Create your PDF with Weasyprint

 06 January 2020   Arnaud

Category / Key words: Python / Python, Weaysprint, Pdf.


WeasyPrint is an open source library under "BSD License 2.0" license, allowing to make HTML to PDF exports (libcairo under the hood). Developed by Kozea, a company based in Lyon (France), web expert for health workers. The library is actually in version 51 and under active development since 2011.

This article aims to introduce you this tool, which i find simple and effective. I will show you basics features and give you tricks to quickly export your first PDFs. For a complete tour, read the official documentation.

Installation

With Debian, all is in the repositories:

sudo apt-get install build-essential python3-dev python3-pip python3-setuptools python3-wheel python3-cffi libcairo2 libpango-1.0-0 libpangocairo-1.0-0 libgdk-pixbuf2.0-0 libffi-dev shared-mime-info

We go on with pip:

pip3 install WeasyPrint==51

With Windows, the installation is possible but complex, Pango and Cairo aren't available by default: Look at the documentation…

Working steps

To summarize, a print goes like this:

  1. the HTML tree is fetched and analized
  2. stylesheets are fetched (provided by the user in the page or by url)
  3. stylesheets are appllied
  4. elements are transformed into fixed dimensions boxes while respecting stacking rules
  5. boxes are drawn on the PDF
  6. metadatas (bookmark and hyperlinks) are integrated

Usage

Basic :

weasyprint <local HTML file or URL> output.pdf

Quick tour of parameters?

--format [png ou pdf]
define the export format.
--stylesheet <local file or URL>
link CSS passed as a parameter, multiple CSS will be applied in the order
--base-url <URL>
if your document contains relative URLs, enter here the root URL so that WeasyPrint will export full URLs
--attachment <file>
allow to attach any document to your PDF, the reader software will open this file by an external program according to its type.
--debug
by default, WeasyPrint displays every errors, the debug option adds every steps of the rendering.

The command line is a good way to quickly create a PDF, but test incremental changes could be burdensome, look at Reload a PDF while developing your CSS).

Appearence

Disposition

By default, PDFs are rendrend in the A4 format, to change this ouput format :

@page {
size: Letter; // ie. portrait, landscape, Letter
margin: 2.5cm; }

Font

By default, i choose to declare the font in HTML code, but WeasyPrint is perfectly able to fetch a remote front from stylesheet :

@import url(https://cdn.jsdelivr.net/npm/fork-awesome@1.1.7/fonts/forkawesome-webfont.woff2);
html {
font-family: ForkAwesome;
}

Reload a PDF while developing your CSS

The display in the browser of your HTML may differ from the PDF. So, you should look often at WeasyPrint export after your CSS modifications, to avoid unpleasant surprise.
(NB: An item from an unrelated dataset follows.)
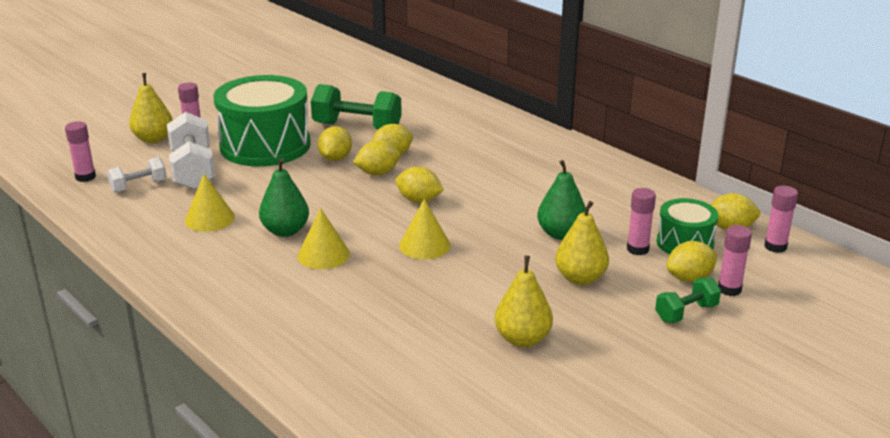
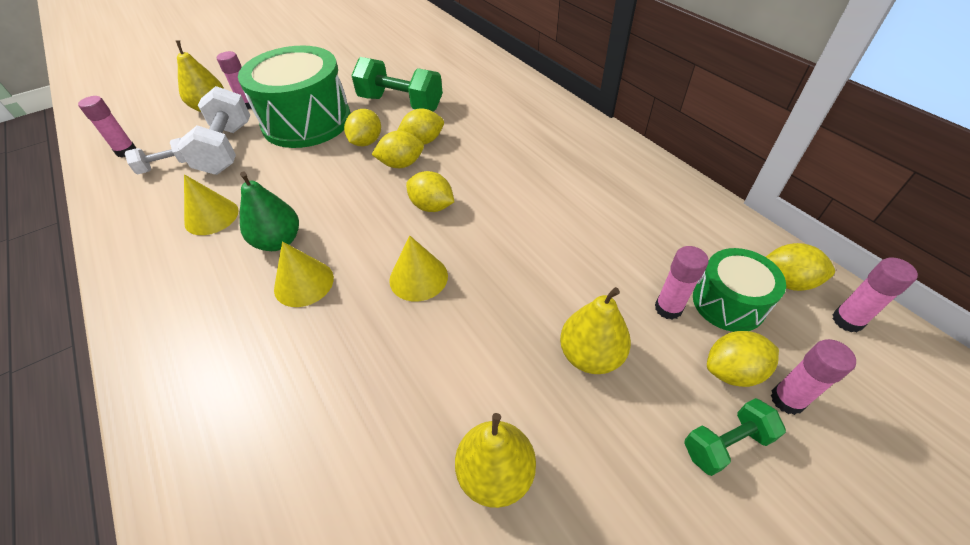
camera: 10 degrees right, 20 degrees up
(561, 234) = (578, 273): green pear -> none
To automatically reload after each modifications, user the embedded web server.

python -m weasyprint.tools.navigator

Under development, give the URL of your page like this file://<relative or absolute path of your HTML page> ex: file:///home/user/input.html

You'll just have to refresh page to see the rendering in your browser.

API python

Style sheets and HTML page can be passed as paths, url or raw text to WeasyPrint API (the 2 CSS and HTML objects) thanks to the "duck typing". Let's precise the named parameters in the example:

from Weasyprint import HTML, CSS

html = HTML(string='<h1>The title</h1>') # HTML(url='http://example.fr') or HTML(filename='template/test.html')

css = CSS(string='''
    h1{
    color: red;}''')

html.write_pdf(
    '/tmp/example.pdf', stylesheets=[css])

html.write_pdf() # or write_png()

Serve PDF in a Django app

The documentation mentions a django-weasyprint app, which provides a mixin and a generic class wrapping WeasyPrint while respecting the Django conventions.

So to create a view to export PDF :

import time

from django_weasyprint import WeasyTemplateView

class CustomPrintableView(WeasyTemplateView):
    template_name = 'example.html'

    def get_context_data(self, **kwargs):
        kwargs['time'] = str(time.time())
        return kwargs

    def get_pdf_filename(self):
        return 'example.pdf'

Conclusion

I hope this article show you the power of this tool which not only allow to export PDF but also to handle them easily and finely.